## The data

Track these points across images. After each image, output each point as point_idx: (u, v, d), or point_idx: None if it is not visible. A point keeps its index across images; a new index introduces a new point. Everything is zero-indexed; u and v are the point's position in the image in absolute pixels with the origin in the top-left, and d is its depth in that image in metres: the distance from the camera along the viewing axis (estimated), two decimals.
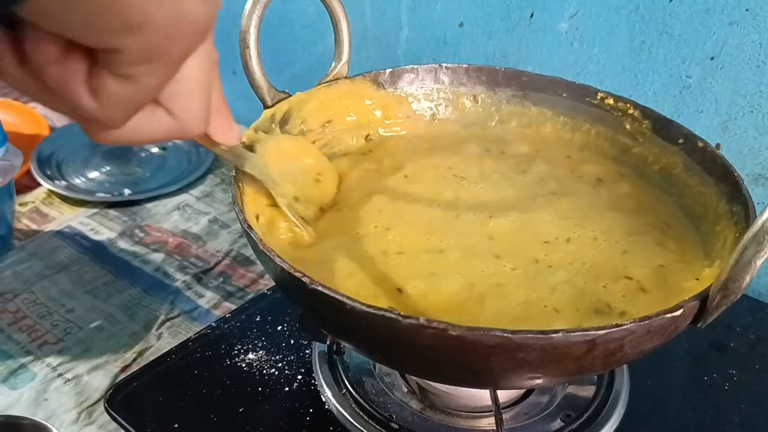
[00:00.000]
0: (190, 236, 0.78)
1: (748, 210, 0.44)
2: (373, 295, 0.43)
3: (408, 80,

## Work required
Exactly as written, give the entries above again, with no images.

## Written answer
Track these points across images. After each image, output each point as point_idx: (u, v, d), or point_idx: None if it is not visible. A point keeps its index across images; a new index introduces a new point. Everything is zero-indexed; u and v are the point's position in the image in absolute pixels with the origin in the top-left, and d is its depth in that image in metres: the distance from the camera along the viewing axis (estimated), two decimals.
[00:00.000]
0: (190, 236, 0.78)
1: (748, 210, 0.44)
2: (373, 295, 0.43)
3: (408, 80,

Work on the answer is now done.